在临床预测模型的开发和实施中处理缺失数据的插补和缺失指标：一项仿真研究

论文标题

在临床预测模型的开发和实施中处理缺失数据的插补和缺失指标：一项仿真研究

Imputation and Missing Indicators for handling missing data in the development and implementation of clinical prediction models: a simulation study

论文作者

Sisk, Rose, Sperrin, Matthew, Peek, Niels, van Smeden, Maarten, Martin, Glen P.

论文摘要

背景：现有的处理丢失数据的指南通常与预测建模的目标不一致，在模型管道的任何阶段都可能发生丢失的数据。多个插补（MI）通常被视为黄金标准方法，在诊所中应用可能具有挑战性。显然，结果不能在预测时使用数据。回归插补（RI）可以在预测环境中提供务实的替代方案，这更简单地适用于诊所。
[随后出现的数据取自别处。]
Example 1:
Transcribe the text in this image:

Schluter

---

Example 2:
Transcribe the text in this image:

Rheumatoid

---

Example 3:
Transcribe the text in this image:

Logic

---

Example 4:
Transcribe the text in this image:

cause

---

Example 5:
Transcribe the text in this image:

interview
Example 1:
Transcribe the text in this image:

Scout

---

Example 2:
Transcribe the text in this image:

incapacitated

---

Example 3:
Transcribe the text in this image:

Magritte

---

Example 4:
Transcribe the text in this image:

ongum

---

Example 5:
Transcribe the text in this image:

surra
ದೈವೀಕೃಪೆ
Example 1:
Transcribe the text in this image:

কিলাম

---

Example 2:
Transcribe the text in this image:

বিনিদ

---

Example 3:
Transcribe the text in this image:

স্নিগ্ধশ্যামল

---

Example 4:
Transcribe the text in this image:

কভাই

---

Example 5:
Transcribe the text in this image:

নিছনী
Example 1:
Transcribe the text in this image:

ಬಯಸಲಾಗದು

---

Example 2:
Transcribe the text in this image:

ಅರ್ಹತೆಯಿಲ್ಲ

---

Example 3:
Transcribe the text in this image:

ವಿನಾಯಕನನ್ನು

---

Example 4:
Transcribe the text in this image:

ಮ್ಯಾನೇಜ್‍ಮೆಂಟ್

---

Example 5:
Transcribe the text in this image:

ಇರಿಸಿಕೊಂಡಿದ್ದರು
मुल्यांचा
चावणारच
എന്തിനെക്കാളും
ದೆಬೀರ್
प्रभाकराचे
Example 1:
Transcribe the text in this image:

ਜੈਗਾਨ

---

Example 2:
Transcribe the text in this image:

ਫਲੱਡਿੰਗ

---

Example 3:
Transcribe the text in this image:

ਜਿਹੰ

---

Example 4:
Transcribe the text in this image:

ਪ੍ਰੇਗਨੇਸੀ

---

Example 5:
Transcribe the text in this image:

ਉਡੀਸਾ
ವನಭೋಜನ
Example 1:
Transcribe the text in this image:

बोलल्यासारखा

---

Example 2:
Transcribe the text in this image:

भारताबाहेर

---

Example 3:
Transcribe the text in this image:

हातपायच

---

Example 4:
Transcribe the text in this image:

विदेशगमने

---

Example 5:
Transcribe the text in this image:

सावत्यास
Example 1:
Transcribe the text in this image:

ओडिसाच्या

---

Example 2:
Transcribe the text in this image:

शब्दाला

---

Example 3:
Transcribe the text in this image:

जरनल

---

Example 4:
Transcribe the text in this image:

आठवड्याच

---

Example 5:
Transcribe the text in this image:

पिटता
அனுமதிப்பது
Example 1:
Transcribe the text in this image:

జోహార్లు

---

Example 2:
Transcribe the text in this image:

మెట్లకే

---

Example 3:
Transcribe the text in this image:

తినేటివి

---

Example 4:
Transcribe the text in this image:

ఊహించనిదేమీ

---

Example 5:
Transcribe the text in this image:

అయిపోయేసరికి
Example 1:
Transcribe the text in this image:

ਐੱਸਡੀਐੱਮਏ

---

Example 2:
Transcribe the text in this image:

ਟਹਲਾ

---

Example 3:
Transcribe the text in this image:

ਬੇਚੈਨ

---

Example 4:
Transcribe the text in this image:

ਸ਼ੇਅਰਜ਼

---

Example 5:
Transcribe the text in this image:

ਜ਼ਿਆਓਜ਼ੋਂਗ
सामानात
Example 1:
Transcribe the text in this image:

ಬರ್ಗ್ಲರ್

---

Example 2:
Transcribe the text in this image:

此外，使用丢失的指标可以处理内容丰富的缺失，但是目前尚不清楚它们在CPM中的表现如何。方法：我们进行了一项仿真研究，其中在各种缺失的数据机制下生成数据，以比较使用这两种插补方法开发的CPM的预测性能。我们考虑允许/禁止丢失数据的部署方案，并开发使用/忽略归纳结果的模型，并包括/省略丢失指标。结果：当部署时必须提供完整的数据时，我们的发现与广泛使用的建议一致；结果应用于在MI下估算开发数据，但在RI下省略了。当在部署时应用插补时，首选从开发中省略的结果。在某些特定情况下，缺失指标改善了模型性能，但是当丢失取决于结果时可能是有害的。结论：我们提供的证据表明，通常教授通过MI处理丢失数据的原则可能不适用于CPM，尤其是在部署时丢失数据时。在这种设置中，RI和缺少指示方法可以（略有）优于MI。如图所示，必须按研究基础评估缺失的数据处理方法的性能，并且应基于部署时是否允许丢失数据。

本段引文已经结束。